# cannondale f9 vs cannondale f8



## mikelon (Aug 8, 2009)

Hola, soy novato y quiero empezar comprando una buena bici de montaña, la quiero solo para entrenar en calle y paseos por montaña, por el momento nada de competencia, primero quiero tener practica y fuerza y después talvez a competir.
Estoy viendo estas dos opciones de cannondale:
Cannondale f9:http://http://www.cannondale.com/bikes/10/cusa/model-0FS9.html
Cannondale f8:http://http://www3.cannondale.com/bikes/10/cusa/model-0FS8.html

Básicamente la diferencia entre ambas son los frenos, la f9 con frenos V y la f8 con Tektro IO mecánicos. La diferencia de precio son de 70dlls; pero por 50 dlls consigo unos shimano XTR V brake.
Cual de las dos les parece es mejor opción? estará mejor tener unos XTR V brake o los Tektro IO mecánicos?
Gracias...


----------



## triphop (Jul 27, 2004)

pues mira, ambos frenan igual... la diferencia es si ruedas con mucho lodo o no, donde si es ventaja traer de disco.
entre v-brake y disco mecanico no hay mucha diferencia, donde si la hay (y no creas que la diferencia es abismal) es con los hidraulicos.

si esa es la unica diferencia ve por la mas barata y el dinero que te ahorres lo usas para casco, guantes, etc etc, o mejoras a futuro


----------



## martinsillo (Jul 31, 2009)

epa Mike!!! tas un poco indeciso no?
http://forums.mtbr.com/showthread.php?t=548245
http://forums.mtbr.com/showthread.php?t=571475

tus links no estan funcionando...(o por lo menos no a mi)

Mi recomendacion:

No la pienses tanto...compra la bici de acuerdo a tu presupuesto y que tenga la mejor posibilidad de upgrades.

**TAREAS POR REALIZAR:**
1/ Resuma en forma de lista el párrafo del hilo del foro que comienza con "Básicamente la diferencia entre ambas", conservando sus datos principales.
2/ Transcriba sin alteraciones el fragmento del hilo del foro que va de "entre v-brake y" a "poco indeciso no?".
3/ Prosiga el hilo del foro sobre las bicicletas Cannondale a partir de su última frase.

**Datos de origen:**
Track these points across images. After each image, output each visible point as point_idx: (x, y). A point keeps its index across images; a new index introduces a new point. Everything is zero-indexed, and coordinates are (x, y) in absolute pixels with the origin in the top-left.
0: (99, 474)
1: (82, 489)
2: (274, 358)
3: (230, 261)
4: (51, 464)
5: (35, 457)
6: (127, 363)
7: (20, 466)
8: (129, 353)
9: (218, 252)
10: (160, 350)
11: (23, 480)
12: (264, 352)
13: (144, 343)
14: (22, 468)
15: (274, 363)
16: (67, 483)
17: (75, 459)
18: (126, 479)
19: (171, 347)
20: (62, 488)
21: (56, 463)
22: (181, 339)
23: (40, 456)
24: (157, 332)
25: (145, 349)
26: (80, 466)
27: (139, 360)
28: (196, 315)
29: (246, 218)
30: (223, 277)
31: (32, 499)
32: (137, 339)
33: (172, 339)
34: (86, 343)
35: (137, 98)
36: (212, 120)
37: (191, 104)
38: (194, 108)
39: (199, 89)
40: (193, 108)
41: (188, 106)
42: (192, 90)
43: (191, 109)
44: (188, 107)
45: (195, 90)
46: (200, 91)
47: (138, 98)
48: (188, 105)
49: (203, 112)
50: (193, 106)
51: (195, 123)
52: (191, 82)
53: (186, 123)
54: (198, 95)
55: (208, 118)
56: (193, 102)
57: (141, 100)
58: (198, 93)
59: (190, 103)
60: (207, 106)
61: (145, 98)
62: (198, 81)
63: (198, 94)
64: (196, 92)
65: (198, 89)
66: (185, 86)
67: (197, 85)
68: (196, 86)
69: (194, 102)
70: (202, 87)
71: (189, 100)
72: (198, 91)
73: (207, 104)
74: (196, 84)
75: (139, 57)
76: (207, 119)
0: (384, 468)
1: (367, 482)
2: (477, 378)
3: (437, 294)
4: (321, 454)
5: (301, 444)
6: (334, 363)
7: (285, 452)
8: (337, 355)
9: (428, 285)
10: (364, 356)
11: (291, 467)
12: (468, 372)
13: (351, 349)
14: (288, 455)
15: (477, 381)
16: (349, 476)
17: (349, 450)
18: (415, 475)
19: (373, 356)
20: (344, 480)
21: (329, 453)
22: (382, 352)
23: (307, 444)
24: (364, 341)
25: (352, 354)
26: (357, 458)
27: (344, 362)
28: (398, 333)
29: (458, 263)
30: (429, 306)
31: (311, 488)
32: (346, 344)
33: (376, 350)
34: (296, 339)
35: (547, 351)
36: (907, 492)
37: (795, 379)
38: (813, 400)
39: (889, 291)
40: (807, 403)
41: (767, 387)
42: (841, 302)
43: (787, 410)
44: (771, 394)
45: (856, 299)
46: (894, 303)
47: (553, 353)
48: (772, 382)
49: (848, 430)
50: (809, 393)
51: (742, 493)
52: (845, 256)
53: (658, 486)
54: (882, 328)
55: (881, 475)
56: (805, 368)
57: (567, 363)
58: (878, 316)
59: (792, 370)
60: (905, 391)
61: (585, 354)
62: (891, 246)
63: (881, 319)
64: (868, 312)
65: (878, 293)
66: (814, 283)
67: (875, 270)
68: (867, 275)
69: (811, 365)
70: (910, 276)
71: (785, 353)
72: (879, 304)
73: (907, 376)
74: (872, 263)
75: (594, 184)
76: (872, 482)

**RESPUESTAS POR TAREA:**
1/
- Diferencia principal entre ambas bicicletas: los frenos.
- F9: frenos V.
- F8: frenos mecánicos Tektro IO.
- Diferencia de precio: 70 dólares.
- Unos frenos V Shimano XTR se consiguen por 50 dólares.

2/
entre v-brake y disco mecanico no hay mucha diferencia, donde si la hay (y no creas que la diferencia es abismal) es con los hidraulicos.

si esa es la unica diferencia ve por la mas barata y el dinero que te ahorres lo usas para casco, guantes, etc etc, o mejoras a futuro


----------



## martinsillo (Jul 31, 2009)

epa Mike!!! tas un poco indeciso no?

3/
De todas formas si te enganchas con esto al año (o incluso antes) cualquiera que compres la vas a querer cambiar completa!...yo estoy asi con mi 4500!


----------



## rzozaya1969 (Nov 28, 2004)

triphop said:


> pues mira, ambos frenan igual... la diferencia es si ruedas con mucho lodo o no, donde si es ventaja traer de disco.
> entre v-brake y disco mecanico no hay mucha diferencia, donde si la hay (y no creas que la diferencia es abismal) es con los hidraulicos.
> 
> si esa es la unica diferencia ve por la mas barata y el dinero que te ahorres lo usas para casco, guantes, etc etc, o mejoras a futuro


En cuanto a las bicis, yo me compraría la que tiene discos. Quizás frenen igual, pero mas adelante puede que quieras poner unos buenos frenos, y si la bici ya viene con discos, lo unico que tienes que cambiar son los frenos, si viene con V's, quizás tengas que cambiar las masas, lo que lo haría mas caro.

Los Avid BB7 son muy buenos y no son caros, si eventualmente quieres cambiar por otros frenos sin gastar mucho.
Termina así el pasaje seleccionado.